Plant operations Jeedimetla 1

This unit is focused for India institution business and exports. The unit received Ukraine PICS approval which promises to improve capacity utilisation.

Jeedimetla 2

The unit operated at optimum utilisation as business volumes from some large domestic clients were consistently high. Some ophthalmic products were scaled up from R&D to the site. Also, some institutional tender business is serviced from this unit. The unit also received the regulatory approval from Health Canada which was triggered by customers.

Haridwar

Operations at the unit utilised capacities optimally supported by growing volumes from GSK and P&G. The unit commercialised exports to Cambodia, Tajikistan and Maldova. The unit cleared the GSK GMP global audit. It has been assigned A+ category which suggest that the next GMP audit will be in 2026.

Kashipur

Operations at the unit utilised capacities optimally supported by growing volumes from GSK and P&G. The unit commercialised exports to Cambodia, Tajikistan and Maldova. The unit cleared the GSK GMP global audit with an A+ rating which suggest that the next GMP audit will be in 2026.

Human resource

Progress with people is at the heart of the Companys corporate ethos and human resource policies. Over the years, the Company has been fostering a meritocratic, empowering and caring culture that encourages excellence.

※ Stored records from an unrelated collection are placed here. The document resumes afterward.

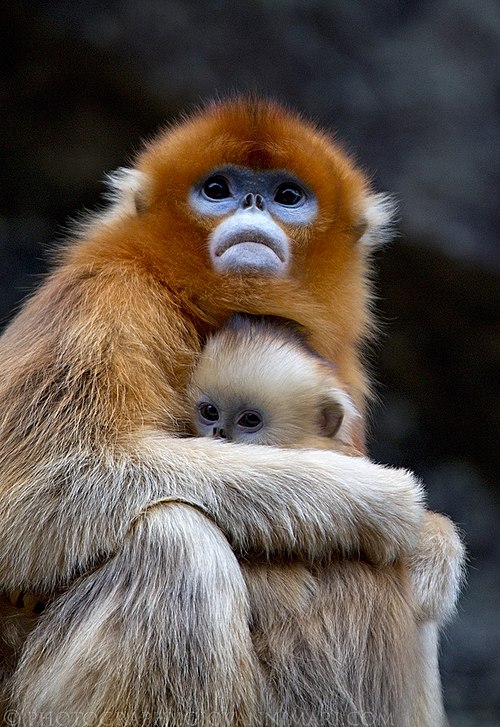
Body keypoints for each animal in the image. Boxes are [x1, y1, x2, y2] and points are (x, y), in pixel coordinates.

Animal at [0, 96, 463, 726]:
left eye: (287, 195)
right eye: (217, 189)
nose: (251, 203)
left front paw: (436, 549)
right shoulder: (106, 300)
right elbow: (37, 495)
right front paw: (374, 499)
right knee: (176, 541)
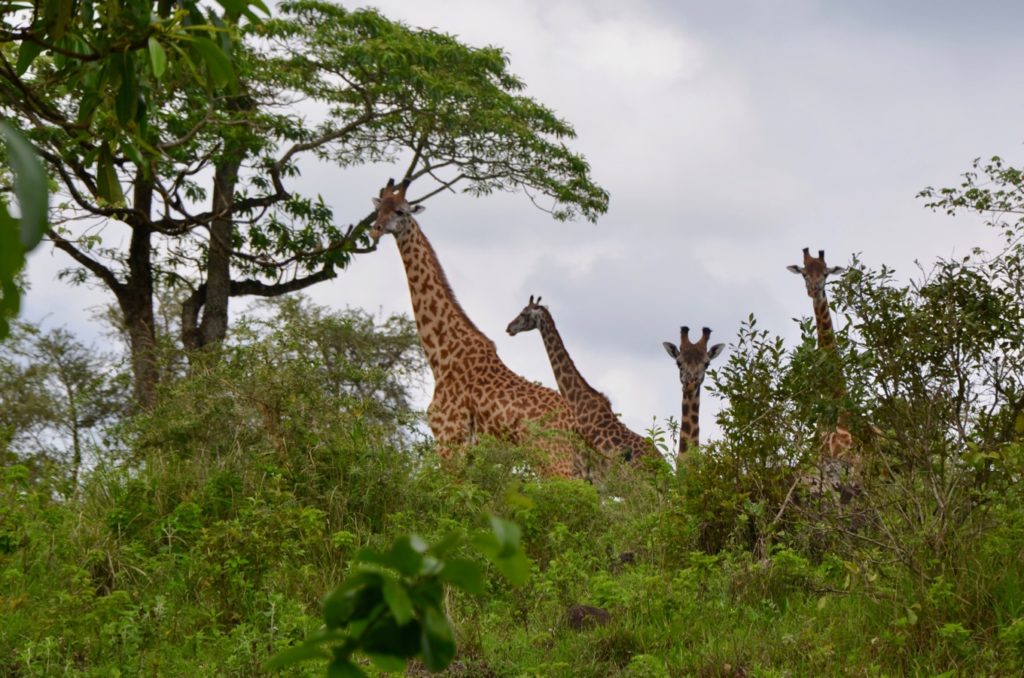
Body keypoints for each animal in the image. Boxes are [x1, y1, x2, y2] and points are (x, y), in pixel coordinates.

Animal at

The Company nurtures talents by providing its people with opportunities to sharpen their capabilities. It encourages innovation, lateral thinking, and multi-skilling, preparing its people for future leadership roles. In addition, the Company endeavours to provide a safe, conducive, and secure work environment that facilitates efficient performance from its human capital.

The Company remains committed to ensuring zero harm to its employees, contractors, and the communities in which it operates. This is integral to the Companys business process and is laid down in the Companys safety policies, standards and working procedures. At the same time, the Company expects its employees to honour and uphold its values while serving the organisation with sincerity, integrity and commitment.

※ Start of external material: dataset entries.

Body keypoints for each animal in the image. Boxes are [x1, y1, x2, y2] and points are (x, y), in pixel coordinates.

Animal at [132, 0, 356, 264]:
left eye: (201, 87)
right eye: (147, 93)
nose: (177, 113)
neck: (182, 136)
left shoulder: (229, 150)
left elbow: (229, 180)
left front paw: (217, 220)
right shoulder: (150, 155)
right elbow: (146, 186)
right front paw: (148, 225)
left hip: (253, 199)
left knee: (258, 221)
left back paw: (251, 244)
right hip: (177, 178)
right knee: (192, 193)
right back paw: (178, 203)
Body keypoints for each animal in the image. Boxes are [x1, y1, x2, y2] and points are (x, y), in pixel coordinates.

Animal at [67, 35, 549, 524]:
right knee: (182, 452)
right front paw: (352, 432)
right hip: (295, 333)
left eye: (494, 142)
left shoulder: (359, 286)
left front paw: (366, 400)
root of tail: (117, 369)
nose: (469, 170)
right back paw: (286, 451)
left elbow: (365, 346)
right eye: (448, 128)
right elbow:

Internal Control Systems and their Adequacy

Vivimed maintains a system of well-established policies and procedures for internal control of operations and activities. It continuously strives to integrate the entire organisation – from strategic support functions like finance, human resource and regulatory affairs to core operations like research, manufacturing and supply chain management.

The internal audit function is further strengthened in consultation with statutory auditors for monitoring statutory and operational issues. The Company has appointed independent agencies as internal auditors. The prime objective of this audit is to test the adequacy and effectiveness of all internal control systems and suggest improvements. Significant issues are brought to the attention of the audit committee for a periodical review.

Risk management

In todays rapidly changing business environment with dynamic customer requirements, business risks are constantly evolving.

The Management team at the Company continuously monitors the internal and external environment to identify potential, emerging risks and their impact on the business. The team evaluates risks that can impact the strategic, operational, compliance and reporting objectives.

The Companys risk management framework ensures the identification of emerging risks and is flexible enough to accommodate decentralised risk management practices. The framework adopts appropriate risk mitigation measures for identified risks across functions. A report on risk management is periodically presented to the Board committee responsible for risk governance.

Cautionary statement

This document contains statements about expected events and financial and operational results which are forward-looking. By their nature, forward-looking statements require the Company to make assumptions and are subject to inherent risks and uncertainties. There is a significant chance that the assumptions, predictions and other forward-looking statements may not be accurate. Readers are cautioned not to place undue reliance on forward-looking statements as several factors could cause assumptions, and actual results and events to differ materially from those expressed here.